About testicular cancer
Most types of testicular cancer develop in the sperm-producing cells known as germ cells, and are referred to as germ cell tumors. Germ cell tumors in men can start in several parts of the body:
- The testicles, which is the most common location
- The back of the abdomen near the spine, called the retroperitoneum
- The central portion of the chest between the lungs, called the mediastinum
- The lower spine
- Very rarely, a small gland in the brain called the pineal gland
Testicular cancer is almost always curable if found early, and it is usually curable even when at a later stage. Another name for testicular cancer is testis cancer.
Testicular Cancer: Risk Factors
A risk factor is anything that increases a person’s chance of developing cancer. Although risk factors often influence the development of cancer, most do not directly cause cancer. Some people with several risk factors never develop cancer, while others with no known risk factors do. However, knowing your risk factors and talking about them with your doctor may help you make more informed lifestyle and health care choices.
The following factors can raise a man’s risk of developing testicular cancer. However, it is important to note that the cause of testicular cancer is not known.
- Age.

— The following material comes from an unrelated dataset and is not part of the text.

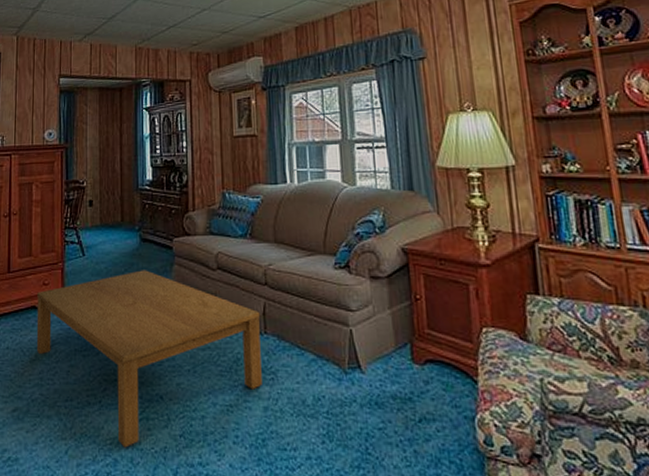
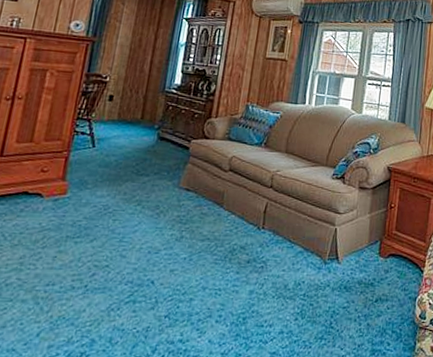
coffee table: present [36,270,262,448] -> none [21,165,262,329]

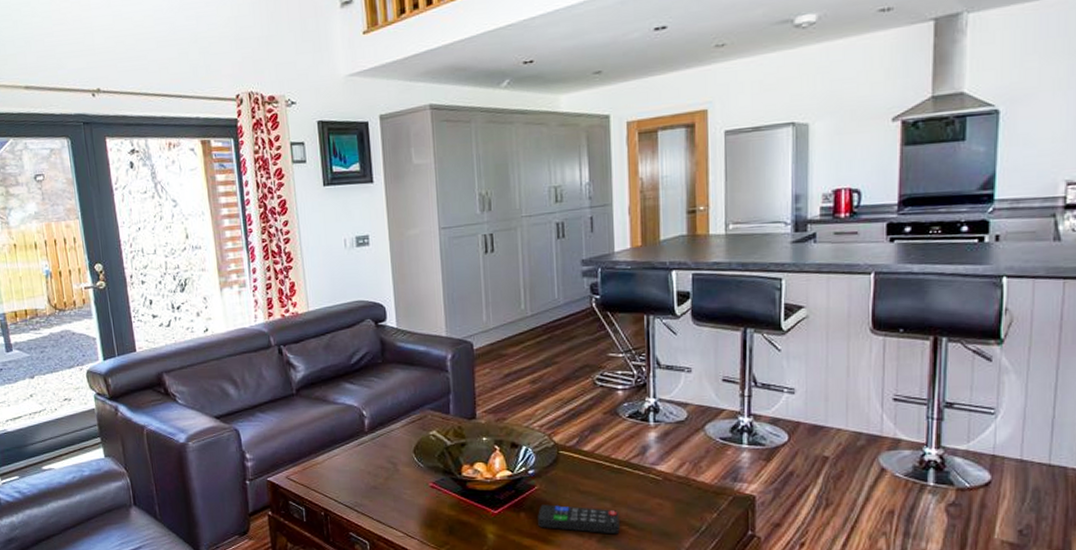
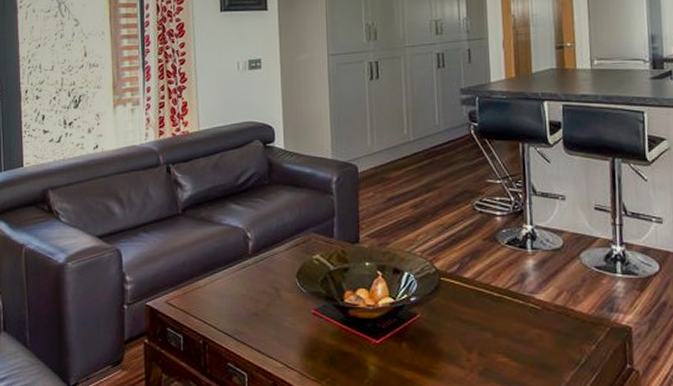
remote control: present [538,504,620,535] -> none [419,334,501,367]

More than half of testicular cancer diagnoses occur in men between the ages of 20 and 45. However, men of any age can develop this disease, including men in their teens and in their 60s, so it is important that any man with symptoms of testicular cancer visit the doctor.
- Cryptorchidism. Cryptorchidism is an undescended testicle, meaning that 1 or both testicles do not move down into the scrotum before birth as they should. Men with this condition have an increased risk of developing testicular cancer. This risk may be lowered if surgery is used to correct the condition before the boy reaches puberty. Some doctors recommend surgery for cryptorchidism when a boy is between 6 and 15 months to reduce the risk of infertility. Infertility is the inability to produce children. Because cryptorchidism is often corrected at a young age, many men may not know if they had the condition.
- Family history. A man who has a close relative, particularly a brother, who has had testicular cancer has an increased risk of developing testicular cancer.
- Personal history. Men who have had cancer in 1 testicle have an increased risk of developing cancer in the other testicle. It is estimated that out of every 100 men with testicular cancer, 2 will develop cancer in the other testicle.
- Race. Although men of any race can develop testicular cancer, white men are more likely than men of other races to be diagnosed with testicular cancer. Testicular cancer is rare in black men. However, black men with testicular cancer are more likely to die of the cancer than white men, particularly if the cancer has spread to the lymph nodes or other parts of the body when it is diagnosed.
- Human immunodeficiency virus (HIV). Men with HIV or acquired immune deficiency syndrome (AIDS) caused by the HIV virus have a slightly higher risk of developing seminoma.
Testicular Cancer: Symptoms and Signs
Men with testicular cancer may experience a variety of symptoms or signs. Sometimes, men with testicular cancer do not have any of these changes. Or, the cause of a symptom may be another medical condition that is not cancer. So, having these symptoms does not mean that a man definitely has cancer.
Usually, an enlarged testicle or a small lung or area of hardness are the first signs of testicular cancer. Any lump, enlargement, hardness, pain, or tenderness should be evaluated by a doctor as soon as possible. Other symptoms of testicular cancer usually do not appear until after the cancer has spread to other parts of the body.
Symptoms of testicular cancer may include:
- Painless lump or swelling on either testicle. If found early, a testicular tumor may be about the size of a pea or a marble, but it can grow much larger.
- Pain or discomfort, with or without swelling, in a testicle or the scrotum.
- Change in the way a testicle feels or a feeling of heaviness in the scrotum. For example, 1 testicle may become more firm than the other testicle. Or, testicular cancer may cause the testicle to grow bigger or to become smaller.
- Dull ache in the lower abdomen or groin
- Sudden buildup of fluid in the scrotum
- Breast tenderness or growth. Although rare, some testicular tumors produce hormones that cause breast tenderness or growth of breast tissue, a condition called gynecomastia
- Lower back pain, shortness of breath, chest pain, and bloody sputum or phlegm can be symptoms of later-stage testicular cancer.
- Swelling of 1 or both legs or shortness of breath from a blood clot can be symptoms of testicular cancer. A blood clot in a large vein is called deep venous thrombosis or DVT. A blood clot in an artery in the lung is called a pulmonary embolism and causes shortness of breath. For some young or middle-aged men, developing a blood clot may be the first sign of testicular cancer.
Treatment for testicular cancer varies, as soon as you notice any of the above symptoms, see your doctor.